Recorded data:
· · · · · · ·

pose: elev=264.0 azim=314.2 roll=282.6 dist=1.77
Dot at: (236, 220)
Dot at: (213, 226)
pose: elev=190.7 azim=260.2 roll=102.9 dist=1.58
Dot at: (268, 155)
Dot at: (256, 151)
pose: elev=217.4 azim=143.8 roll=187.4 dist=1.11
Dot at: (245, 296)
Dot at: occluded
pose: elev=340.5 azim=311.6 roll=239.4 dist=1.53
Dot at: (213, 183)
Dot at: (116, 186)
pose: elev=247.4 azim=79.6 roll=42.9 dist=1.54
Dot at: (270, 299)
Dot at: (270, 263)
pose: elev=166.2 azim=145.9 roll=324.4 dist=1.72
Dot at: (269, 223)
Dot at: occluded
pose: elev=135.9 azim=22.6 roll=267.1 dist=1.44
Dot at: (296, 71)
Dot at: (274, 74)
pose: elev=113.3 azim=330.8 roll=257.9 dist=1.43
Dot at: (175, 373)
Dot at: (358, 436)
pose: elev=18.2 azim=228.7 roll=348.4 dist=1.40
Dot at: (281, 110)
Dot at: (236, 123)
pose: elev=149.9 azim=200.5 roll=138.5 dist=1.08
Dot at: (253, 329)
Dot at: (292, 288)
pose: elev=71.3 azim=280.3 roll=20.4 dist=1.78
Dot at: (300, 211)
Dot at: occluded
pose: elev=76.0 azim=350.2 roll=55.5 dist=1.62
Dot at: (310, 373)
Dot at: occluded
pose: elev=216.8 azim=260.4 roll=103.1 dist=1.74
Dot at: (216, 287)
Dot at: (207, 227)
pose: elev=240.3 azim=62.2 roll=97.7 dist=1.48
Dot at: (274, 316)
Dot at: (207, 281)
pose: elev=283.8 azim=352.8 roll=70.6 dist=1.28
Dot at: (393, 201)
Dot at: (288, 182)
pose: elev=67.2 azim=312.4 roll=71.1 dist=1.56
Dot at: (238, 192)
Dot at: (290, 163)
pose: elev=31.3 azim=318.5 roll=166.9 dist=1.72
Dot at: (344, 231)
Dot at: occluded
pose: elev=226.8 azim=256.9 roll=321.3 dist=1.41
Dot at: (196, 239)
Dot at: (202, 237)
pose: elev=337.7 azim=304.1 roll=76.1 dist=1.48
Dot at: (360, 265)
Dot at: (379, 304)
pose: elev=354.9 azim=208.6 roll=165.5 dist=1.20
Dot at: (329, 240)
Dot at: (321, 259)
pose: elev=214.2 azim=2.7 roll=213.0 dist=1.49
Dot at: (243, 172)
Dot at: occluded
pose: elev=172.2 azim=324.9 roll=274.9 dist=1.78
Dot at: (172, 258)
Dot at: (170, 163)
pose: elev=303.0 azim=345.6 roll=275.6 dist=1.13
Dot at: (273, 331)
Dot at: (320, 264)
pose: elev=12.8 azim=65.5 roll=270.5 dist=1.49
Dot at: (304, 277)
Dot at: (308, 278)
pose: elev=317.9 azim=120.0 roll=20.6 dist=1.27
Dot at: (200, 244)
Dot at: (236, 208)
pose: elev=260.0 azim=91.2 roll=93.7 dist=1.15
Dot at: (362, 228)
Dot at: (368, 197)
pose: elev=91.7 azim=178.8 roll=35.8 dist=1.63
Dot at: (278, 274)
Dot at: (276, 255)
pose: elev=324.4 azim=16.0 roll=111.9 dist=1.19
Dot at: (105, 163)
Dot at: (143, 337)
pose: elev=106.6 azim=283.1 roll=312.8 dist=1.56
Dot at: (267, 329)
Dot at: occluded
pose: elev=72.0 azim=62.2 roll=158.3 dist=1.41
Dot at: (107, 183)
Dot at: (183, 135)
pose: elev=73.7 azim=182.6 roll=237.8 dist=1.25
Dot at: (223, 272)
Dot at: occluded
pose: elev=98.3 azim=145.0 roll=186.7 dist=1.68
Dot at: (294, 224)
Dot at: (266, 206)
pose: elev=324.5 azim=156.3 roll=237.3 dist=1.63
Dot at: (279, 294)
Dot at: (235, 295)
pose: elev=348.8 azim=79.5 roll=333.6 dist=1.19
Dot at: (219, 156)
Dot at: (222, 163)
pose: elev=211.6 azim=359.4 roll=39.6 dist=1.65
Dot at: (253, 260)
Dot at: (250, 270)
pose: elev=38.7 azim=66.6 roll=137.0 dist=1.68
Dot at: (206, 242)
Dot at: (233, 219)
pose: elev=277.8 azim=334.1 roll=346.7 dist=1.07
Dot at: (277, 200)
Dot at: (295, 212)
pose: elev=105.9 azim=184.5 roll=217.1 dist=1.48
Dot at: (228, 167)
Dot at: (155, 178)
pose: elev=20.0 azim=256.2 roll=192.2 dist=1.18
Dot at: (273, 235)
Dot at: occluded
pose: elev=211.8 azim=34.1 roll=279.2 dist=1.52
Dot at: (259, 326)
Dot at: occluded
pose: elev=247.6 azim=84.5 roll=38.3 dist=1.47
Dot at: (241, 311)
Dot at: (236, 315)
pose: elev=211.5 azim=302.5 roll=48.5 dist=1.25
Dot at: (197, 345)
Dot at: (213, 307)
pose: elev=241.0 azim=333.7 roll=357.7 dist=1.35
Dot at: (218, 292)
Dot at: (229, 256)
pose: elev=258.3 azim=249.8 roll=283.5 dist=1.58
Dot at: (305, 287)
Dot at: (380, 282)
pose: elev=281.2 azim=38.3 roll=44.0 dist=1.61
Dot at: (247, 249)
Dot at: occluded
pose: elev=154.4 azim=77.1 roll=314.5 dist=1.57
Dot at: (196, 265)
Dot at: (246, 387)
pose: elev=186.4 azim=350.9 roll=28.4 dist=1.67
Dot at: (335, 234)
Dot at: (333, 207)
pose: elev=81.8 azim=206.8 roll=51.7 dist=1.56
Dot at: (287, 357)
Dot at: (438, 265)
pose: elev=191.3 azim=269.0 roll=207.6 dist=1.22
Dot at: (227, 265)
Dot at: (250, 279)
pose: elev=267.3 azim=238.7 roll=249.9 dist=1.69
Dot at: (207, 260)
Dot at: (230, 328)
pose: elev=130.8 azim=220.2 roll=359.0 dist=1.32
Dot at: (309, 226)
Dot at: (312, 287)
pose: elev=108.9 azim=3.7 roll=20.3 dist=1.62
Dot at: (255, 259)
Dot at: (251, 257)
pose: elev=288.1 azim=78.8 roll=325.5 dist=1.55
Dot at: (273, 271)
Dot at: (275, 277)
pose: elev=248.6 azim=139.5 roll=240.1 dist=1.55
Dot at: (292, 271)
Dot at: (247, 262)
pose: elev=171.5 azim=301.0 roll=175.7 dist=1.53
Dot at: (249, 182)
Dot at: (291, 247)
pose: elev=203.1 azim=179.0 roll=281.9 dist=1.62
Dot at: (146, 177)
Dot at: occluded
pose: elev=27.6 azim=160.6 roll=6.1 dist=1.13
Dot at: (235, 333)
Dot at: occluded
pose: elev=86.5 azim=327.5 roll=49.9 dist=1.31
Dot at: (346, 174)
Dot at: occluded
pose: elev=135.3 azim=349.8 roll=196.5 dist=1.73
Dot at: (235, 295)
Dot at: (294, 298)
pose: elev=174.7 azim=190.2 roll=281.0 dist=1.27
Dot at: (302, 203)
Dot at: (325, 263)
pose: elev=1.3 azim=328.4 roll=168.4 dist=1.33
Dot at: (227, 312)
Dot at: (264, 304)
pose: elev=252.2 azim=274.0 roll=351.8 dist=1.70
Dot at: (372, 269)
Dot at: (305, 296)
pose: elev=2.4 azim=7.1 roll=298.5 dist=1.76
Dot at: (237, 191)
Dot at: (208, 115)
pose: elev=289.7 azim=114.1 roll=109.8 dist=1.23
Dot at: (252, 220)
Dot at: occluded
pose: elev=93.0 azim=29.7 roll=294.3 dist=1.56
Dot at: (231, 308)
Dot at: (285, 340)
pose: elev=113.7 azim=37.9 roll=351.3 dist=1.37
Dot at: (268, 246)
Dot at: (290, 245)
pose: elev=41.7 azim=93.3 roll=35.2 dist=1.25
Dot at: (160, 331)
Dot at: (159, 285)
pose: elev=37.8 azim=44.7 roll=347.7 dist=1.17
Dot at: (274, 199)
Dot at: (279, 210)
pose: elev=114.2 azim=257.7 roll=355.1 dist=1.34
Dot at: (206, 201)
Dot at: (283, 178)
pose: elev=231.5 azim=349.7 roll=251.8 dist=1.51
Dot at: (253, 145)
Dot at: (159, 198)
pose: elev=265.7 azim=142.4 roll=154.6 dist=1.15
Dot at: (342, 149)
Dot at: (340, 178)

· · · · · · ·

● **Aim**
Copy the lines of the records above verbatim, starting at the line containing "pose: elev=71.3 azim=280.3" and ending at the line containing "Dot at: (207, 227)".

● **Full response**
pose: elev=71.3 azim=280.3 roll=20.4 dist=1.78
Dot at: (300, 211)
Dot at: occluded
pose: elev=76.0 azim=350.2 roll=55.5 dist=1.62
Dot at: (310, 373)
Dot at: occluded
pose: elev=216.8 azim=260.4 roll=103.1 dist=1.74
Dot at: (216, 287)
Dot at: (207, 227)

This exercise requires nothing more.